Previous studies assessing this relationship did not “adequately” consider certain factors, such as: B. how sick a patient might be, which could be a confusing factor, “Sanghavi said in a press release.

“For example, people who are chronically or terminally ill may need more care and develop closer relationships with their doctors, which in turn could lead to higher patient satisfaction ratings,” she added.

From January 1, 2007 through December 31, 2014, Sanghavi and colleagues analyzed Medicare fee claims for approximately 26 million beneficiary years and 100,743 primary care professionals to determine who would have ordered unnecessarily inferior services for them. These low-value services included PSA testing in older men, carotid disease screening in asymptomatic adults, cervical cancer screening in older women, parathyroid hormone test in patients with stage one to three chronic kidney disease, and free T3 testing in patients with hypothyroidism , Back imaging for nonspecific lower back pain, spinal injection for lower back pain, and head image for uncomplicated headache.

The researchers also examined health care reports from independently surveyed benefit recipients who answered the Medicare Fee Collection for Healthcare Providers and Systems (CAHPS) questions from 2010 to 2015 regarding universal health care, waiting time for appointments, timely access to non-urgent and urgent people answered care, overall assessment of personal doctor, clarity of communication, careful listening, respect and reasonable time.

According to Sanghavi and colleagues, the only “notable association” they found was an association between lower exposure to care and more frequent reports from patients waiting longer than 15 minutes after a scheduled appointment. On average, patient groups most affected by low-quality care rated this variable 0.448 points lower than patient groups least-affected by low-quality care on a 10-point scale that rated CAHPS.
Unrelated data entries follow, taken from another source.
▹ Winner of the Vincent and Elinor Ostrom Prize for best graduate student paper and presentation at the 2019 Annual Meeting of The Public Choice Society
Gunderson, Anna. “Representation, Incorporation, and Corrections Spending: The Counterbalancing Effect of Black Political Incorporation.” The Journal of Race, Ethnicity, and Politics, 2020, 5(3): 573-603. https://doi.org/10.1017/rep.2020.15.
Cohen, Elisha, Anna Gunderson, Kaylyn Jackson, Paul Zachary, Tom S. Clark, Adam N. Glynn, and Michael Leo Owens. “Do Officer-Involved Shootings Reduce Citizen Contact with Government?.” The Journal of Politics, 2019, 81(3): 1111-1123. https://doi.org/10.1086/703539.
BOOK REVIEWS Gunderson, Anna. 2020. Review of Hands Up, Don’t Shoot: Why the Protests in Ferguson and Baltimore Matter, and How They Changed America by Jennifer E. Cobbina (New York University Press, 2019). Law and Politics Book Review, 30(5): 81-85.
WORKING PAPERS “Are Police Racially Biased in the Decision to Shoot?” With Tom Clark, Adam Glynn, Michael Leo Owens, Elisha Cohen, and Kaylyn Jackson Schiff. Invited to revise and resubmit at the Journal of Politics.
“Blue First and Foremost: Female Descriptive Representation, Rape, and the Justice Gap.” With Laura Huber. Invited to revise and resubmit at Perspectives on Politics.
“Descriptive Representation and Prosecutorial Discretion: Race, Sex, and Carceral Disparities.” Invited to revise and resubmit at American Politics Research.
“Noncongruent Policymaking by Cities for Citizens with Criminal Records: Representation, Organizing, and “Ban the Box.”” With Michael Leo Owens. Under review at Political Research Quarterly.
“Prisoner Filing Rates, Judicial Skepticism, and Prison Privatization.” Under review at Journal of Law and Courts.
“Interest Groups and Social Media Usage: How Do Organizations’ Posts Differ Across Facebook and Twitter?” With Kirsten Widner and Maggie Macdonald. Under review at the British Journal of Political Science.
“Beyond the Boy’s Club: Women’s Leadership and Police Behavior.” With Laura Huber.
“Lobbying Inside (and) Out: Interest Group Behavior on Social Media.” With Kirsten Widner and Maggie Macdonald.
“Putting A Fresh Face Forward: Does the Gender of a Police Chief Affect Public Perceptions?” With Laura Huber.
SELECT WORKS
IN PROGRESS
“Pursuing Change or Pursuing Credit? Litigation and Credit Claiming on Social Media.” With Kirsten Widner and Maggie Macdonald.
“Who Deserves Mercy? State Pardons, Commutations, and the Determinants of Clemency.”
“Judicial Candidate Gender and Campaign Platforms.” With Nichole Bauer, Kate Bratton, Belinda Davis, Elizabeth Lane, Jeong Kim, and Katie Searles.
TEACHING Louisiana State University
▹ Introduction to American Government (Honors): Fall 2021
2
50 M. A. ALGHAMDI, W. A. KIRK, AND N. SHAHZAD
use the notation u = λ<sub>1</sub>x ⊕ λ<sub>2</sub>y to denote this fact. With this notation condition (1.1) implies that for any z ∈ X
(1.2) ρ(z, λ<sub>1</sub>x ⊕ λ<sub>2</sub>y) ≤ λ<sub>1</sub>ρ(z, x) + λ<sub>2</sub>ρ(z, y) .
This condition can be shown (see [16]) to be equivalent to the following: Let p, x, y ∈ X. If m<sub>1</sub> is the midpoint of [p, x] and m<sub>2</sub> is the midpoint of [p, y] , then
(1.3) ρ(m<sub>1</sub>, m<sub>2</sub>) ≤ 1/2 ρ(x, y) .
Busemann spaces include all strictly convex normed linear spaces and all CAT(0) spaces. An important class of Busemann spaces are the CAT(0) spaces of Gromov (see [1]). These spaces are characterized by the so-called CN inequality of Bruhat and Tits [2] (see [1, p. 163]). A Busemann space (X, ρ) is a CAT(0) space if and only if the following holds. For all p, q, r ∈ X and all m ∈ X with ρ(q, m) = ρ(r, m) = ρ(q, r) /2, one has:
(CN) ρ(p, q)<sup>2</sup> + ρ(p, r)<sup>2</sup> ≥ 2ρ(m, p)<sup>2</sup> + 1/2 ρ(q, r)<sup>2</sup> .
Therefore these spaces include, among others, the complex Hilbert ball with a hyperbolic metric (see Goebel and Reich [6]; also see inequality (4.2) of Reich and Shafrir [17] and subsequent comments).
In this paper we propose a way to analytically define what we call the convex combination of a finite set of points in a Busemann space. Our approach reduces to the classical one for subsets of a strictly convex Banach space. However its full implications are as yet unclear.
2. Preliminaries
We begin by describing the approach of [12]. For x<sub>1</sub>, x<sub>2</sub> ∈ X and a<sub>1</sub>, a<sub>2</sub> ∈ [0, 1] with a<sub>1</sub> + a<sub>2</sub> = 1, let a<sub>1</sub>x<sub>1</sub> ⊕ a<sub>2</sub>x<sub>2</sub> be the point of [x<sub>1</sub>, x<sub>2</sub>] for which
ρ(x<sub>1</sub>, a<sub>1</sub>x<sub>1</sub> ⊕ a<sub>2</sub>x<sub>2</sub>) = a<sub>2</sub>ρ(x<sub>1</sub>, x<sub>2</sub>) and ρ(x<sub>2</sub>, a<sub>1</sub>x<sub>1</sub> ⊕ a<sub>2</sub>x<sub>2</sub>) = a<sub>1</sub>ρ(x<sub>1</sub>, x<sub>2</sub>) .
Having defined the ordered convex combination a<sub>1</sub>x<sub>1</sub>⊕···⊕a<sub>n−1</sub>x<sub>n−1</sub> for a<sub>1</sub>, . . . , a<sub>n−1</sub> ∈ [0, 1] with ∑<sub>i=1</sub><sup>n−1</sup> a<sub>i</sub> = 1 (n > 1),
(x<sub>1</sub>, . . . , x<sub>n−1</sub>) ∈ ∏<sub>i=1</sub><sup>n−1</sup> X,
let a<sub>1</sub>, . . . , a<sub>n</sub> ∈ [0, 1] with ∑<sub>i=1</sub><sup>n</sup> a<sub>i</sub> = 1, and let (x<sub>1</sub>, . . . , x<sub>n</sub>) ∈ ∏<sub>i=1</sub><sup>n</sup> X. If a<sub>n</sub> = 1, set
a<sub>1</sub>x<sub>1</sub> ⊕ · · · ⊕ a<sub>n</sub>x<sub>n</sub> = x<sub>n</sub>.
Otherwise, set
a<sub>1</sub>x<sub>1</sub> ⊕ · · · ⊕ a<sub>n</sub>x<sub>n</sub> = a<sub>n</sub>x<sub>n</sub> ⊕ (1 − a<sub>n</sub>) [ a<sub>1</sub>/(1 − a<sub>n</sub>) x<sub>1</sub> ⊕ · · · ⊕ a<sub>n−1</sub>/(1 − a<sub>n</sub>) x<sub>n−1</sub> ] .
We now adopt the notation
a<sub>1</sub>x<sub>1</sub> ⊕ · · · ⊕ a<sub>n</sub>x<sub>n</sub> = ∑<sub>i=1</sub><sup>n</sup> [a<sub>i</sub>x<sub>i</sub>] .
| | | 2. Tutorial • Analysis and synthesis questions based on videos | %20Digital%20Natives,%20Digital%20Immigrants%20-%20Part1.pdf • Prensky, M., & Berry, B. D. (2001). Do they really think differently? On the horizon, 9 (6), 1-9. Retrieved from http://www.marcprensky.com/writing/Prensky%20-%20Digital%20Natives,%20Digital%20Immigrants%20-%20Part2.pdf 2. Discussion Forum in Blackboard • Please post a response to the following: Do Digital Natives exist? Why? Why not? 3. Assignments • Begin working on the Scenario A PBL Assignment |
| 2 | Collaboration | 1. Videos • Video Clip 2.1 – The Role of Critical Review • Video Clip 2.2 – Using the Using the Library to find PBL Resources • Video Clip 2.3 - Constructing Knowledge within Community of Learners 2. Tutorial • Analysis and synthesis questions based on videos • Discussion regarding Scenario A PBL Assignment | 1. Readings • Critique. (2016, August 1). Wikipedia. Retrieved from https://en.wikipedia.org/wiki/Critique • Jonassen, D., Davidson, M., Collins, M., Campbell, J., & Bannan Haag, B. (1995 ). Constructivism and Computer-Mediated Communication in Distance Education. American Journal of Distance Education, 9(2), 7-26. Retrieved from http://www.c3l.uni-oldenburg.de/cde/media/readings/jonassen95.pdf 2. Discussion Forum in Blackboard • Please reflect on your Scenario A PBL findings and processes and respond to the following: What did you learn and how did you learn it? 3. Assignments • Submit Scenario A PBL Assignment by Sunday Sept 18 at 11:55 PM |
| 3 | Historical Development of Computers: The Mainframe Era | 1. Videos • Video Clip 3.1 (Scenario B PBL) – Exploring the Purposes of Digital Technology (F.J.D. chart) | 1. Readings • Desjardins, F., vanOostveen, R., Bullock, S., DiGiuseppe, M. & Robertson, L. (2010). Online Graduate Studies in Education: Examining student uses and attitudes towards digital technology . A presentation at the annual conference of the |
“Although some other associations were statistically significant, their sizes were much smaller than those normally considered significant in other CAHPS references and were inconsistent with levels of exposure to low-value services,” the researchers wrote.

The results suggest that the physician’s concerns that a treatment with lesser value leads to better patient ratings are “exaggerated,” according to the study co-author Michael McWilliams, MD, PhD, Professor of health policy at Harvard Medical School and general internist at Brigham and Women’s Hospital, said in the press release.

“We should be reassured that we can tackle waste in the system without major setbacks from patients or failing providers on their scorecards,” he added.